Des officiels haut-placés du gouvernement [britannique] ont dit que l'exclusion de l'Iran, de la Syrie et de leur allié libanais, le Hezbollah, signifiait qu'aucun règlement durable n'était possible.

Hamid Reza Asefi, le porte-parole du ministère des affaires-étrangères à Téhéran, a déclaré : "S'ils veulent la paix, ils auraient dû inviter tous les pays de la région, y compris la Syrie et l'Iran. Comment pouvez-vous vous attaquer à ces questions importantes sans avoir de représentants de tous les pays de la région ?"

Les Etats-Unis, le Canada, la Grande-Bretagne, la France, L'Espagne, l'Allemagne, la Turquie, la Russie, le Liban, l'Arabie Saoudite, l'Egypte et la Jordanie, ainsi que les Nations-unies et la Banque Mondiale, doivent participer à la Conférence de Rome. Celle-ci est censée publier une déclaration qui fixe les contours généraux d'un possible accord, y compris l'injection d'une force de stabilisation internationale musclée, rejetée hier par le Hezbollah. Mais hier soir, à Rome, l'humeur a tourné à l'aigre lorsqu'une frappe aérienne israélienne a touché un poste de surveillance de l'ONU au sud du Liban, tuant quatre membres du maintien de la paix, autrichien, canadien, chinois et finlandais. Kofi Annan, le secrétaire-général de l'ONU, a exigé qu'Israël engage immédiatement une enquête à propos de ce tir direct, dont il a dit qu'il était "apparemment délibéré".

"Cette attaque coordonnée entre l'artillerie et l'aviation contre un poste établit depuis longtemps et marqué ONU… s'est produite malgré les assurances que m'avait faites personnellement le Premier ministre Ehoud Olmert", a déclaré M. Annan. Israël a exprimé ses regrets et à promis une enquête, mais a nié avoir visé ce poste.

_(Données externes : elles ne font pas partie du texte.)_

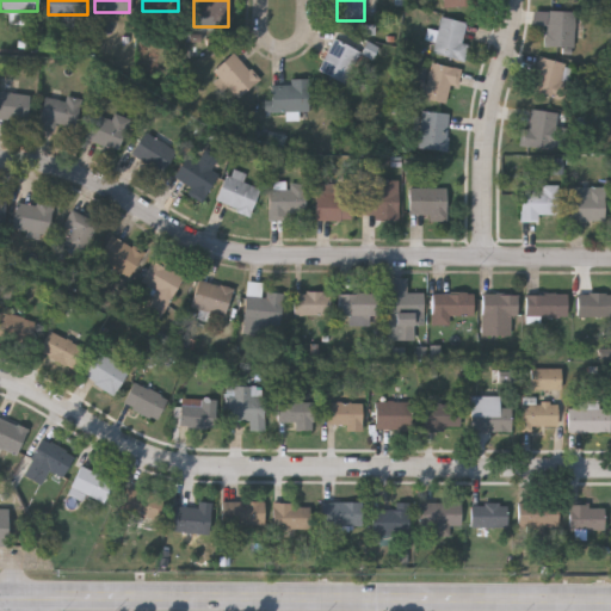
[(445,0),(445,10),(479,10),(477,0),(445,0)]
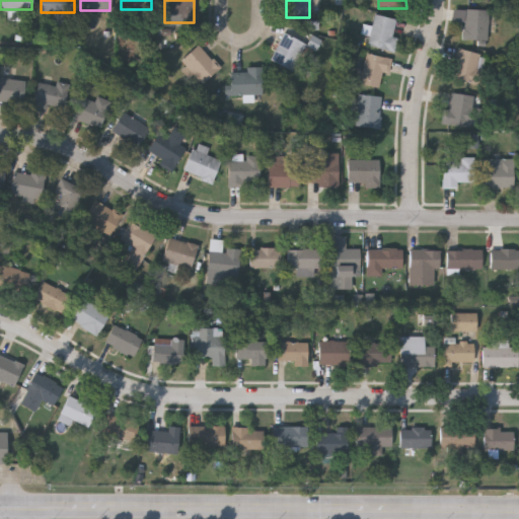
[(488,8),(488,39),(463,39),(463,8),(488,8)]
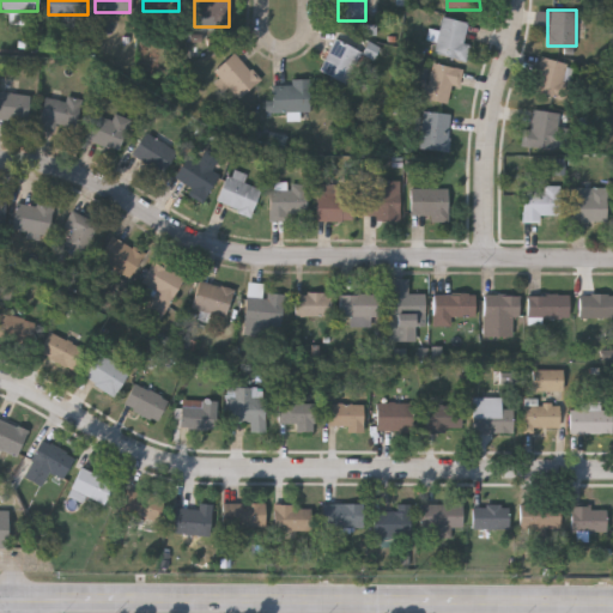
[(463,41),(469,42),(466,60),(434,52),(442,16),(468,22),(463,41)]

Des craintes que ce conflit ne s'étende à toute la région se sont intensifiées hier. Le Roi Abdallah d'Arabie Saoudite, normalement un allié placide des Etats-Unis, a prévenu que "si l'option de la paix échoue du fait de l'arrogance d'Israël, alors la seule option qui restera sera la guerre et Dieu seul sait ce dont la région sera témoin dans un conflit qui n'épargnera personne".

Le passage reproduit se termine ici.